_Task to complete:_ The required answer is the count of lines in the records that contain "Original", with no other text.

########

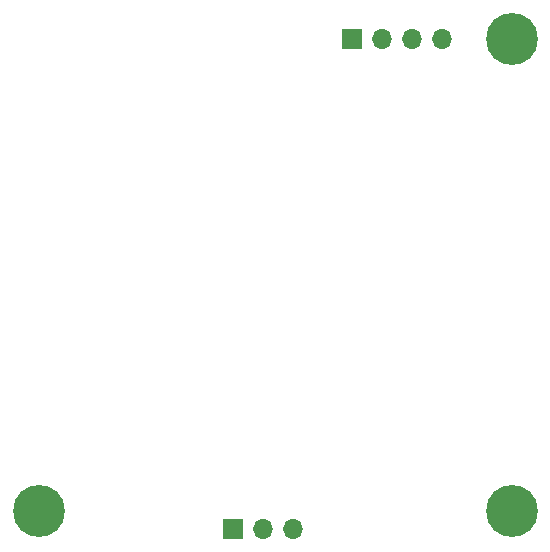
<source format=gbr>
%TF.GenerationSoftware,KiCad,Pcbnew,8.0.2*%
%TF.CreationDate,2024-07-16T11:33:13-07:00*%
%TF.ProjectId,sensor-node-rev-2,73656e73-6f72-42d6-9e6f-64652d726576,rev?*%
%TF.SameCoordinates,Original*%
%TF.FileFunction,Soldermask,Bot*%
%TF.FilePolarity,Negative*%
%FSLAX46Y46*%
G04 Gerber Fmt 4.6, Leading zero omitted, Abs format (unit mm)*
G04 Created by KiCad (PCBNEW 8.0.2) date 2024-07-16 11:33:13*
%MOMM*%
%LPD*%
G01*
G04 APERTURE LIST*
%ADD10R,1.700000X1.700000*%
%ADD11O,1.700000X1.700000*%
%ADD12C,4.400000*%
G04 APERTURE END LIST*
D10*
%TO.C,J2*%
X105000000Y-100500000D03*
D11*
X107540000Y-100500000D03*
X110080000Y-100500000D03*
X112620000Y-100500000D03*
%TD*%
D12*
%TO.C,H3*%
X118500000Y-100500000D03*
%TD*%
%TO.C,H4*%
X118500000Y-140500000D03*
%TD*%
D10*
%TO.C,J4*%
X94920000Y-142000000D03*
D11*
X97460000Y-142000000D03*
X100000000Y-142000000D03*
%TD*%
D12*
%TO.C,H2*%
X78500000Y-140500000D03*
%TD*%
M02*

</source>
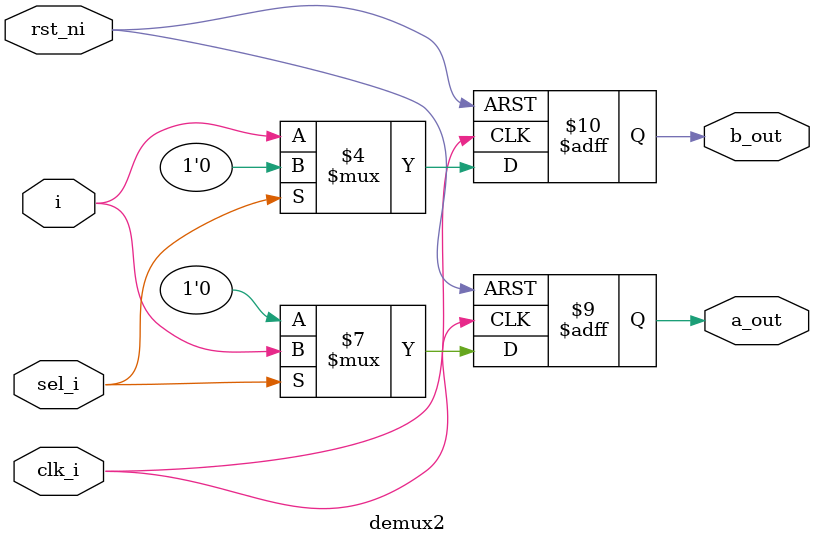
<source format=v>

`timescale 1ns / 1ps


module demux2 
#( 
  parameter DATA_WIDTH = 1
) (
  input                       clk_i,
  input                       rst_ni,
  output reg [DATA_WIDTH-1:0] a_out,
  output reg [DATA_WIDTH-1:0] b_out,
  input                       sel_i,
  input      [DATA_WIDTH-1:0] i
);

  always @(posedge clk_i, negedge rst_ni) begin
    //Reset
    if (!rst_ni) begin
      a_out = 0;
      b_out = 0;
    end else begin
      if (sel_i) begin 
        a_out = i;
        b_out = 0;
      end else begin
        a_out = 0;
        b_out = i;
      end
    end

  end

endmodule

</source>
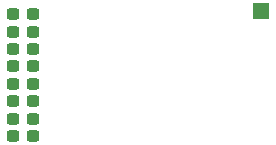
<source format=gbs>
G04 #@! TF.GenerationSoftware,KiCad,Pcbnew,(7.0.0)*
G04 #@! TF.CreationDate,2023-10-24T10:40:17-04:00*
G04 #@! TF.ProjectId,Adc Adapter,41646320-4164-4617-9074-65722e6b6963,rev?*
G04 #@! TF.SameCoordinates,Original*
G04 #@! TF.FileFunction,Soldermask,Bot*
G04 #@! TF.FilePolarity,Negative*
%FSLAX46Y46*%
G04 Gerber Fmt 4.6, Leading zero omitted, Abs format (unit mm)*
G04 Created by KiCad (PCBNEW (7.0.0)) date 2023-10-24 10:40:17*
%MOMM*%
%LPD*%
G01*
G04 APERTURE LIST*
G04 Aperture macros list*
%AMRoundRect*
0 Rectangle with rounded corners*
0 $1 Rounding radius*
0 $2 $3 $4 $5 $6 $7 $8 $9 X,Y pos of 4 corners*
0 Add a 4 corners polygon primitive as box body*
4,1,4,$2,$3,$4,$5,$6,$7,$8,$9,$2,$3,0*
0 Add four circle primitives for the rounded corners*
1,1,$1+$1,$2,$3*
1,1,$1+$1,$4,$5*
1,1,$1+$1,$6,$7*
1,1,$1+$1,$8,$9*
0 Add four rect primitives between the rounded corners*
20,1,$1+$1,$2,$3,$4,$5,0*
20,1,$1+$1,$4,$5,$6,$7,0*
20,1,$1+$1,$6,$7,$8,$9,0*
20,1,$1+$1,$8,$9,$2,$3,0*%
G04 Aperture macros list end*
%ADD10RoundRect,0.237500X-0.300000X-0.237500X0.300000X-0.237500X0.300000X0.237500X-0.300000X0.237500X0*%
%ADD11R,1.350000X1.350000*%
G04 APERTURE END LIST*
D10*
X105919100Y-73124787D03*
X107644100Y-73124787D03*
X105919100Y-68705187D03*
X107644100Y-68705187D03*
X105919100Y-71651587D03*
X107644100Y-71651587D03*
X105919100Y-62812387D03*
X107644100Y-62812387D03*
D11*
X126949199Y-62585599D03*
D10*
X105919100Y-70178387D03*
X107644100Y-70178387D03*
X105919100Y-64285587D03*
X107644100Y-64285587D03*
X105919100Y-65758787D03*
X107644100Y-65758787D03*
X105919100Y-67231987D03*
X107644100Y-67231987D03*
M02*

</source>
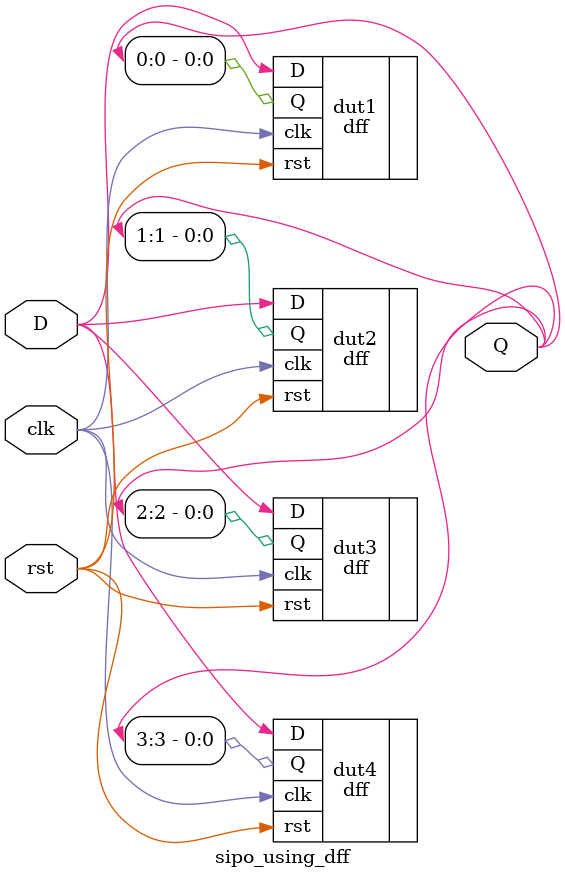
<source format=v>
`timescale 1ns / 1ps


module sipo_using_dff(input clk,D,rst,output [3:0]Q);
wire w1,w2,w3;
dff dut1(.clk(clk),.D(D),.Q(Q[0]),.rst(rst));
dff dut2(.clk(clk),.D(D),.Q(Q[1]),.rst(rst));
dff dut3(.clk(clk),.D(D),.Q(Q[2]),.rst(rst));
dff dut4(.clk(clk),.D(D),.Q(Q[3]),.rst(rst));
endmodule
</source>
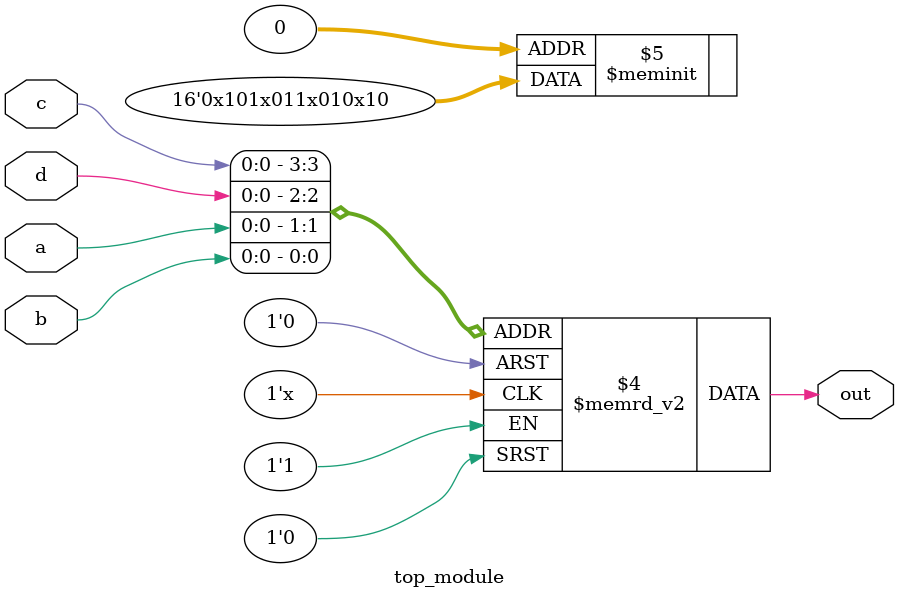
<source format=sv>
module top_module (
    input a,
    input b,
    input c,
    input d,
    output reg out
);

always @(*) begin
    case ({c, d, a, b})
        4'b0000: out = 1'b0;
        4'b0001: out = 1'b1;
        4'b0011: out = 1'b0;
        4'b0100: out = 1'b1;
        4'b0101: out = 1'b0;
        4'b0111: out = 1'b1;
        4'b1000: out = 1'b1;
        4'b1001: out = 1'b0;
        4'b1011: out = 1'b1;
        4'b1100: out = 1'b0;
        4'b1101: out = 1'b1;
        4'b1111: out = 1'b0;
        default: out = 1'bx;
    endcase
end

endmodule

</source>
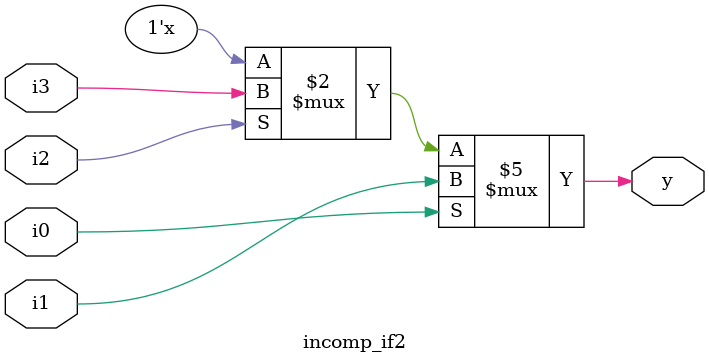
<source format=v>
module incomp_if2 (input i0 , input i1 , input i2 , input i3, output reg y);
always @ (*)
begin
	if(i0)
		y <= i1;
	else if (i2)
		y <= i3;

end
endmodule

</source>
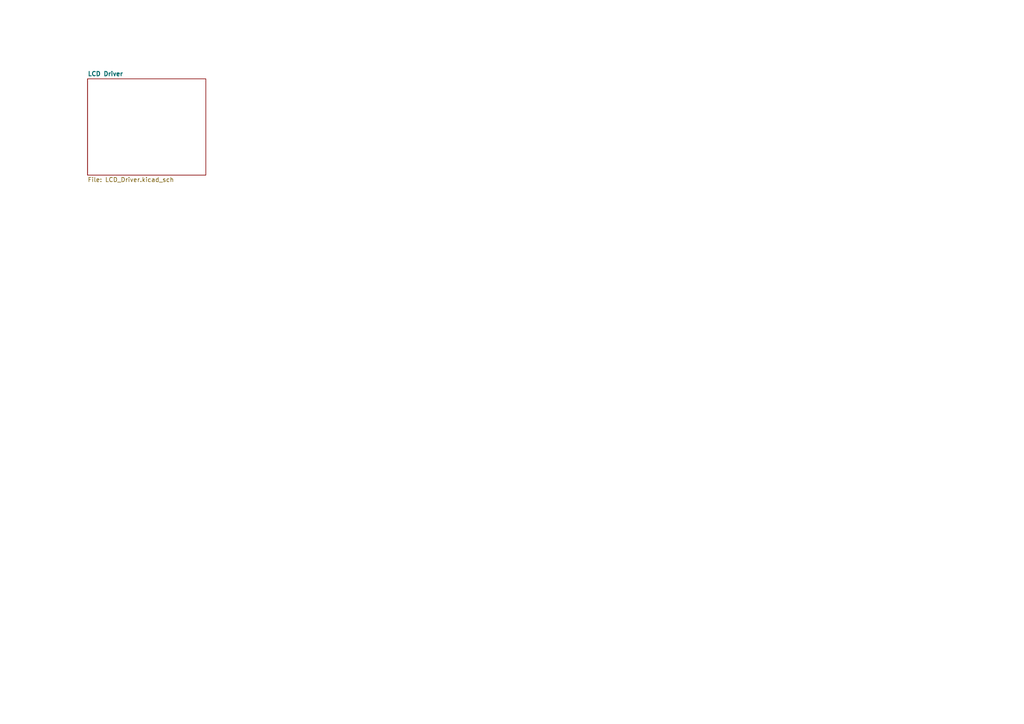
<source format=kicad_sch>
(kicad_sch
	(version 20250114)
	(generator "eeschema")
	(generator_version "9.0")
	(uuid "2d91dcc0-53ca-4b4e-b24e-819994bad5d0")
	(paper "A4")
	(lib_symbols)
	(sheet
		(at 25.4 22.86)
		(size 34.29 27.94)
		(exclude_from_sim no)
		(in_bom yes)
		(on_board yes)
		(dnp no)
		(fields_autoplaced yes)
		(stroke
			(width 0.1524)
			(type solid)
		)
		(fill
			(color 0 0 0 0.0000)
		)
		(uuid "863f5780-a9cb-4676-bedf-1a67886148ec")
		(property "Sheetname" "LCD Driver"
			(at 25.4 22.1484 0)
			(effects
				(font
					(size 1.27 1.27)
					(thickness 0.254)
					(bold yes)
				)
				(justify left bottom)
			)
		)
		(property "Sheetfile" "LCD_Driver.kicad_sch"
			(at 25.4 51.3846 0)
			(effects
				(font
					(size 1.27 1.27)
				)
				(justify left top)
			)
		)
		(instances
			(project "BreadBoard"
				(path "/2d91dcc0-53ca-4b4e-b24e-819994bad5d0"
					(page "2")
				)
			)
		)
	)
	(sheet_instances
		(path "/"
			(page "1")
		)
	)
	(embedded_fonts no)
)

</source>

########

_Expected answer:_ 2